• _Task instructions_: For each entry below, put its lines into a numbered list, leaving out any blank lines.

• _Material provided_:

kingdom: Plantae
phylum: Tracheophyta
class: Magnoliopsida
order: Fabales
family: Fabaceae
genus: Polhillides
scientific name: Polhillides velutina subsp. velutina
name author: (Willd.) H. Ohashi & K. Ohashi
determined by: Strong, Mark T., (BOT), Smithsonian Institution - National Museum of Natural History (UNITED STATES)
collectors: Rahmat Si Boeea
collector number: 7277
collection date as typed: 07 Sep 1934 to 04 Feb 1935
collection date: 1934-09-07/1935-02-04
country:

• _Response_:
1. kingdom: Plantae
2. phylum: Tracheophyta
3. class: Magnoliopsida
4. order: Fabales
5. family: Fabaceae
6. genus: Polhillides
7. scientific name: Polhillides velutina subsp. velutina
8. name author: (Willd.) H. Ohashi & K. Ohashi
9. determined by: Strong, Mark T., (BOT), Smithsonian Institution - National Museum of Natural History (UNITED STATES)
10. collectors: Rahmat Si Boeea
11. collector number: 7277
12. collection date as typed: 07 Sep 1934 to 04 Feb 1935
13. collection date: 1934-09-07/1935-02-04
14. country:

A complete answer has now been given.